TEXTE À LIRE:
──────────

Source : Amnesty International, 12/05/2016

Amnesty International France rend compte de sa récente mission : la nécessité de l’état d’urgence n’est toujours pas démontrée et les violations des droits humains perdurent.

A la veille du débat parlementaire sur le renouvellement de l’état d’urgence, Amnesty International France dénonce la pérennisation d’un régime aux conséquences extrêmement lourdes pour les droits humains, comme en témoignent aujourd’hui des personnes visées par ces mesures.

« L’Assemblée nationale doit s’opposer à cette prolongation, à moins que le gouvernement ne justifie pleinement de sa nécessité, au regard de la menace encourue mais aussi du cadre législatif existant », a déclaré Geneviève Garrigos, présidente d’Amnesty International France. « Le Parlement français ne doit pas se laisser influencer par le discours de peur du gouvernement. Il doit prendre ses responsabilités en mettant fin à cet état d’urgence contraire aux engagements de la France en matière de droits humains. »

──────────

ENSEMBLE D'ENTRÉES:
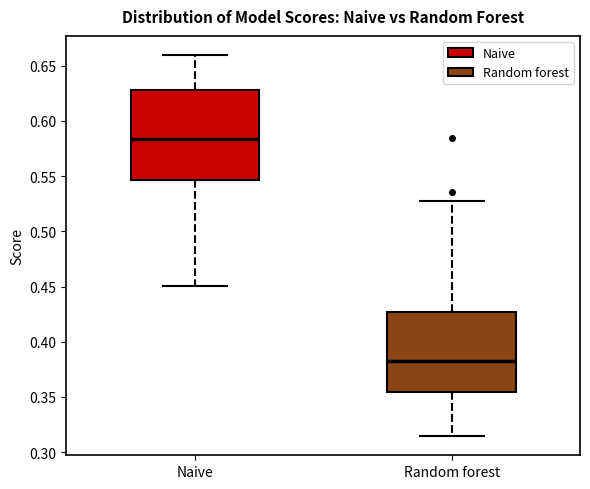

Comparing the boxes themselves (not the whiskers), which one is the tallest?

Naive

──────────

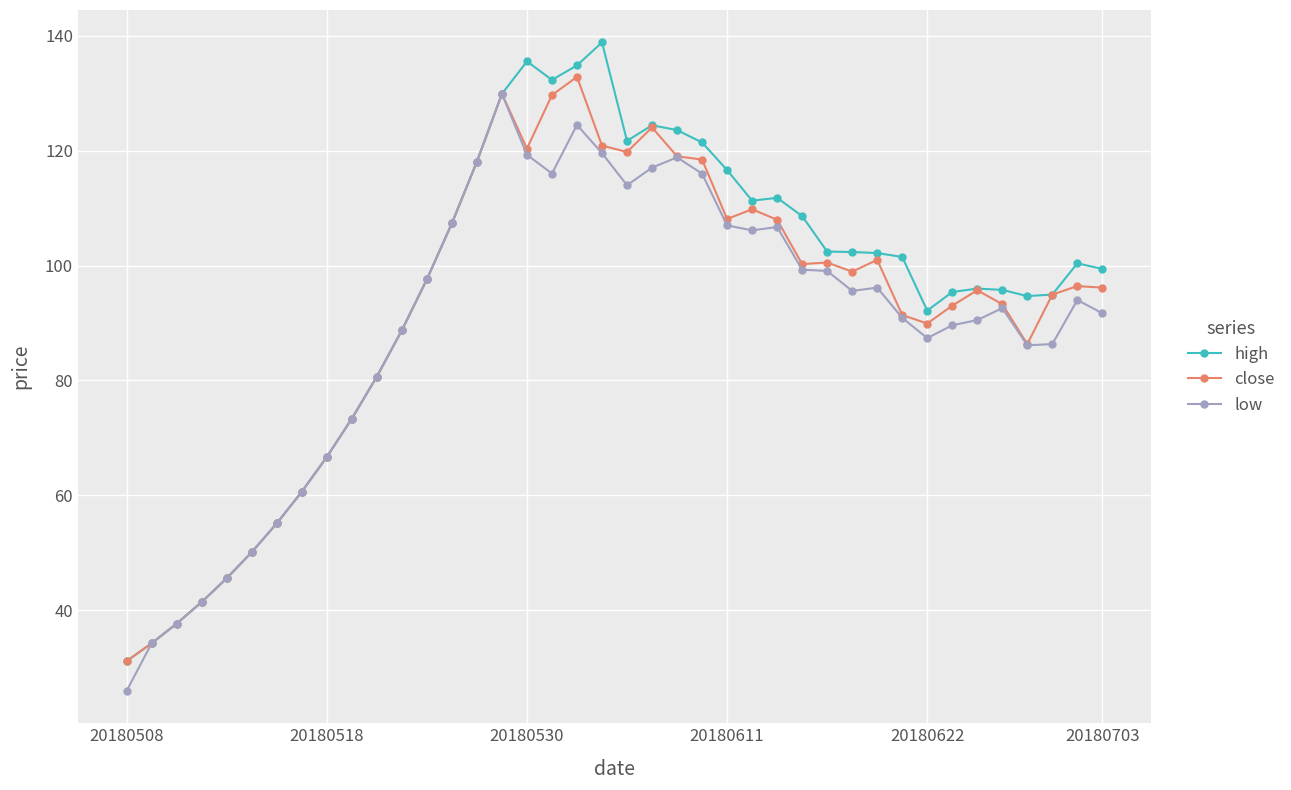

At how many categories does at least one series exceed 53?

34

──────────

CONSIGNE: Recopiez sans rien changer le passage du texte sur l'état d'urgence qui va de « Amnesty International France rend » jusqu'à « droits humains perdurent. ».

CORRIGÉ:
Amnesty International France rend compte de sa récente mission : la nécessité de l’état d’urgence n’est toujours pas démontrée et les violations des droits humains perdurent.